OBJECTIVE 1 — In the rows, substitute "vernacular name" for "common name" in everything from the line containing "genus: Iambrix" down to the line containing "scientific name: Acronicta lobeliae". Return only those lines, with nothing else changed.

TEXT EXTRACT —

Qini curves with multiple costly treatment arms

This notebook shows approaches to evaluating multi-armed CATE estimators from causalML with the Multi-Armed Qini metric available in the maq package (available at https://github.com/grf-labs/maq).

This metric is a generalization of the familiar Qini curve to settings where we have multiple treatment arms available, and the cost of assigning treatment can vary by both unit and treatment arm according to some known cost structure. At a high level, this metric essentially allows you to quantify the value of targeting with more treatment arms by undertaking a cost-benefit exercise that uses your CATE estimates to assign the arm to the unit that is most cost-beneficial at various budget constraints.

This notebook gives a brief overview of the statistical setup and a walkthrough with a simple simulated example.

To use this functionality, you first have to install the maq Python package from GitHub. The latest source release can be installed with:

pip install "git+https://github.com/grf-labs/maq.git#egg=maq&subdirectory=python-package"
# Treatment effect estimators (R-learner with Causal ML + XGBoost)
from causalml.inference.meta import BaseRRegressor
from xgboost import XGBRFRegressor

# Generalized Qini curves
from maq import MAQ, get_ipw_scores

import numpy as np

Statistical setup

Let \(k = 1, \ldots K\) denote one of \(K\) mutually exclusive and costly treatment arms and \(k = 0\) a (costless) control arm. Let \(Y_i(k)\) denote the potential outcome in the \(k\)-th arm for unit i, and \(X_i\) a set of observable characteristics.

Let the function \(\hat \tau(\cdot)\) be an estimate of the conditional average treatment effect (CATE) obtained from a training set, where the \(k\)-th element estimates

\[\tau_k(X_i) = E[Y_i(k) - Y(0) ~|~ X_i].\]

The Qini curve \(Q(B)\) quantifies the value of assigning treatment in accordance with our estimated function \(\hat \tau(\cdot)\) over different values of a budget constraint \(B\). With a single treatment arm \(K=1\) we can formalize this as

\[Q(B) = E[ \pi_B(X_i)\left( Y_i(1) - Y_i(0) )\right] = E[\pi_B(X_i) \tau(X_i)],\]

where \(\pi_B(X_i) \in \{0, 1\}\) is the policy that assigns treatment (=1) to those units predicted by \(\hat \tau(\cdot)\) to benefit the most such that on average we incur a cost of at most B. If we let \(C(\cdot)\) denote our known cost function (e.g. \(C(X_i) = 4.2\) means assigning the \(i\)-th unit the treatment costs 4.2 on some chosen cost denomination), then \(\pi_B\) is going to look like

\[\pi_B = argmax_{\pi} \left\{ E[\pi_B(X_i) \hat \tau(X_i)] : E[\pi_B(X_i) C(X_i)] \leq B \right\}\]

While slightly daunting written down formally, it turns out expressing \(\pi_B\) is quite simple: it essentially reduces to a thresholding rule: for a given \(B\), treat the units where the predicted cost-to-benefit ratio \(\frac{\hat \tau(X_i)}{C(X_i)}\) is above a cutoff. The Qini curve can be used to quantify the value, as measured by the expected gain over assigning each unit the control arm when using the estimated function \(\hat \tau(\cdot)\) with cost structure \(C(\cdot)\) to allocate treatment, as we vary the available budget \(B\).

THE INPUT —

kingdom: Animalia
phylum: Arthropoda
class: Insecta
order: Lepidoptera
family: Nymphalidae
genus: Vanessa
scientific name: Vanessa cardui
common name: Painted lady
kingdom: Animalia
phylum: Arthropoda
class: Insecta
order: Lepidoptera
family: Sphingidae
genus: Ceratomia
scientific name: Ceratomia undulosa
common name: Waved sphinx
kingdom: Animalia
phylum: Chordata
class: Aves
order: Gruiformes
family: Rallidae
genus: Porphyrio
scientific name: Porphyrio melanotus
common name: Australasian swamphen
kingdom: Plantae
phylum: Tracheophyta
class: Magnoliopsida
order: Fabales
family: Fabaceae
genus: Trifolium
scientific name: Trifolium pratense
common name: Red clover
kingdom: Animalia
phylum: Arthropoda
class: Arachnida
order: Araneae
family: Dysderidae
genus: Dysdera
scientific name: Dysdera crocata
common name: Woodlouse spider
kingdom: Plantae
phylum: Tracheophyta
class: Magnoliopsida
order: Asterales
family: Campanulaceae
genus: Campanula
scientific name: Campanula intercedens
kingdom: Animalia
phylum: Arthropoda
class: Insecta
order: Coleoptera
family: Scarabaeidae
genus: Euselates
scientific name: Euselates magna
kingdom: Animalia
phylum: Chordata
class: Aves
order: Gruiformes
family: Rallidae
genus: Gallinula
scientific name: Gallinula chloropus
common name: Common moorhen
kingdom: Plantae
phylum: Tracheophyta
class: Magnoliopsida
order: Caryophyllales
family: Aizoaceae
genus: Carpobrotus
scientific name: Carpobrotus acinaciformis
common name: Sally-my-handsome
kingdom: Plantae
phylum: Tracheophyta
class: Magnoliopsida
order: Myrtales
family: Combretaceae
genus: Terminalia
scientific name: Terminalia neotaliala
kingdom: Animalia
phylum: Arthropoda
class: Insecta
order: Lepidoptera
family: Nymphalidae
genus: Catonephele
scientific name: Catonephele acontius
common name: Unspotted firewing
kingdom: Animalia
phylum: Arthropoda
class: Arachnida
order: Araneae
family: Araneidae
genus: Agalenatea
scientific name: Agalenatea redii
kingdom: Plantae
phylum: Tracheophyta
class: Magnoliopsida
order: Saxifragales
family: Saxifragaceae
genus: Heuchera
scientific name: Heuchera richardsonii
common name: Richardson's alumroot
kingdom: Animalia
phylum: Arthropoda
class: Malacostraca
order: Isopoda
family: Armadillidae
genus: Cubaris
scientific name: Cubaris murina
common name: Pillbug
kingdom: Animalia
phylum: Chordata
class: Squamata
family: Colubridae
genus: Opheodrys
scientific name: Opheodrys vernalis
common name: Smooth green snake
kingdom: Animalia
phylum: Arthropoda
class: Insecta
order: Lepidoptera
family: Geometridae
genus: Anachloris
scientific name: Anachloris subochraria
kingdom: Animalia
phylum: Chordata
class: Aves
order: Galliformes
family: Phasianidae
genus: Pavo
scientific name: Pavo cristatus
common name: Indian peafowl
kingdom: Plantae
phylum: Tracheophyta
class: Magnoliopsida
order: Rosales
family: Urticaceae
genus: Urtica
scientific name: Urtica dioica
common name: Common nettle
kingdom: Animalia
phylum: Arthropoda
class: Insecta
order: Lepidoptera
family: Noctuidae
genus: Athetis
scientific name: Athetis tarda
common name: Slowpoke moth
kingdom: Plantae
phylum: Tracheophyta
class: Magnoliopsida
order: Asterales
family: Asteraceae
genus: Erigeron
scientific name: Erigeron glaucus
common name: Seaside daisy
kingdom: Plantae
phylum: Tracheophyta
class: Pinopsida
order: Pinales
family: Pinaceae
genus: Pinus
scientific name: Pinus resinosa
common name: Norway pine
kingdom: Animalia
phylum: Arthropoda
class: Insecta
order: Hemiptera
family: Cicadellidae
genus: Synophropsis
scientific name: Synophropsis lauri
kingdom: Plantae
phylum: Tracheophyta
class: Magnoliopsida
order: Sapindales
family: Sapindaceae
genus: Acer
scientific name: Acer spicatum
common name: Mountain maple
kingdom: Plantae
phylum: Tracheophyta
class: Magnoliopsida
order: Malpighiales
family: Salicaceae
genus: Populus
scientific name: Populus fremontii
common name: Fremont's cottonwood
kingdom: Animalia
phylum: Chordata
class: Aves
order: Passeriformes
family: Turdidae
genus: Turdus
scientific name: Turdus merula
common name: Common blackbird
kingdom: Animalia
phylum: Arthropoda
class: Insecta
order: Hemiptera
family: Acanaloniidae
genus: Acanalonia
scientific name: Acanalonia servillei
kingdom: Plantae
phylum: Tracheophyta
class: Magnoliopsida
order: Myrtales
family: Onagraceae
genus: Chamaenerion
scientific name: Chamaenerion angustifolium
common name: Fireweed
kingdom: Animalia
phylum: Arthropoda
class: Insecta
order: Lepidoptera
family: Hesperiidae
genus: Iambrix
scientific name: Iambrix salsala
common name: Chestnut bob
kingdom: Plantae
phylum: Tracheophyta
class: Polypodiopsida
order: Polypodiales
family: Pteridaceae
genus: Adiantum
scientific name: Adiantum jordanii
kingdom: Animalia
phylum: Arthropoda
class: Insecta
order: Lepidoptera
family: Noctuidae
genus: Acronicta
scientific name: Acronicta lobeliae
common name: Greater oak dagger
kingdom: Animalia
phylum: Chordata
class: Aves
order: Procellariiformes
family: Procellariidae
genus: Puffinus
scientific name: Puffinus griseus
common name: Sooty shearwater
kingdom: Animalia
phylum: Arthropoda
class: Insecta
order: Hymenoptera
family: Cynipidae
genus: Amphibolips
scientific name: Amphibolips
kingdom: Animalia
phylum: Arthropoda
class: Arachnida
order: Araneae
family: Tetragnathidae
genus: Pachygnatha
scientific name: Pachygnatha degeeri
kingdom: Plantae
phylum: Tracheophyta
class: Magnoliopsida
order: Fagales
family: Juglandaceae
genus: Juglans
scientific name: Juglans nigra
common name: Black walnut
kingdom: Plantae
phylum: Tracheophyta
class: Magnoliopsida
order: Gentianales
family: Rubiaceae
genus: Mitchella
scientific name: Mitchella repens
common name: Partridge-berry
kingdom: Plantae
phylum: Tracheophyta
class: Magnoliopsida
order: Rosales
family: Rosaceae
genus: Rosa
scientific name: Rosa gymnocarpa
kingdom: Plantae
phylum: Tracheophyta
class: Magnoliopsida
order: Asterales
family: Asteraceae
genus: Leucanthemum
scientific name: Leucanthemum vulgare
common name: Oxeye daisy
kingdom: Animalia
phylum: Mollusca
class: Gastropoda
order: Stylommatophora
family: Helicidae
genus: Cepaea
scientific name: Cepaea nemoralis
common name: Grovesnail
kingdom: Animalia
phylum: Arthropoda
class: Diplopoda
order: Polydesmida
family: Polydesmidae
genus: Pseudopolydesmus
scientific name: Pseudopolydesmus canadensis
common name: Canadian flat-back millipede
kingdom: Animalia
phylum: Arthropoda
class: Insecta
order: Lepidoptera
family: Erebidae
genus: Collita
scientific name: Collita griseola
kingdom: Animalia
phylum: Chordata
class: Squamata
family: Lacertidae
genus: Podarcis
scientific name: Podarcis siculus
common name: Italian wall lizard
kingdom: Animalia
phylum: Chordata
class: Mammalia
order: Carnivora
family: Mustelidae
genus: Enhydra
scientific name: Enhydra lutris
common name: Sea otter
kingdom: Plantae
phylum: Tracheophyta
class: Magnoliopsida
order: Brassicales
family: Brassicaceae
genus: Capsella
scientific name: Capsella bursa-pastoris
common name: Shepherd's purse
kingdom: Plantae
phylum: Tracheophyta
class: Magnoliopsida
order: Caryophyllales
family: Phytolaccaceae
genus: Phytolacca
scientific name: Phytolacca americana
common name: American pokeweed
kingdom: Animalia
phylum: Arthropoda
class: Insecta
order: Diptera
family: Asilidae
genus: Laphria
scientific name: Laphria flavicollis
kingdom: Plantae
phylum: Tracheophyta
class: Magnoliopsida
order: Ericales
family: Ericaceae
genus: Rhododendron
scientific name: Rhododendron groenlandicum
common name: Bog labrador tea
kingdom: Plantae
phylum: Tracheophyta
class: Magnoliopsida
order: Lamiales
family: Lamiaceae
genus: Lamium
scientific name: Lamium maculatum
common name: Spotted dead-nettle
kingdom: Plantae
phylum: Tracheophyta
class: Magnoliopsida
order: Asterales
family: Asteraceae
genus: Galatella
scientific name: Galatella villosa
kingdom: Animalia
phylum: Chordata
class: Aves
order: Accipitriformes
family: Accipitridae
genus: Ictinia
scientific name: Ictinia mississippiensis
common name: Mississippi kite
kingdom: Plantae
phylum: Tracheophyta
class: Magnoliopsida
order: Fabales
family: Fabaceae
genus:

OBJECTIVE 2 —
Answer these questions about the Qini curve notebook:
(a) At what web address is the maq package available?
(b) What does k = 0 denote?
(c) What kind of learner do the treatment effect estimators use?

ANSWER 1 —
genus: Iambrix
scientific name: Iambrix salsala
vernacular name: Chestnut bob
kingdom: Plantae
phylum: Tracheophyta
class: Polypodiopsida
order: Polypodiales
family: Pteridaceae
genus: Adiantum
scientific name: Adiantum jordanii
kingdom: Animalia
phylum: Arthropoda
class: Insecta
order: Lepidoptera
family: Noctuidae
genus: Acronicta
scientific name: Acronicta lobeliae

ANSWER 2 —
(a) https://github.com/grf-labs/maq
(b) A (costless) control arm.
(c) An R-learner with Causal ML and XGBoost.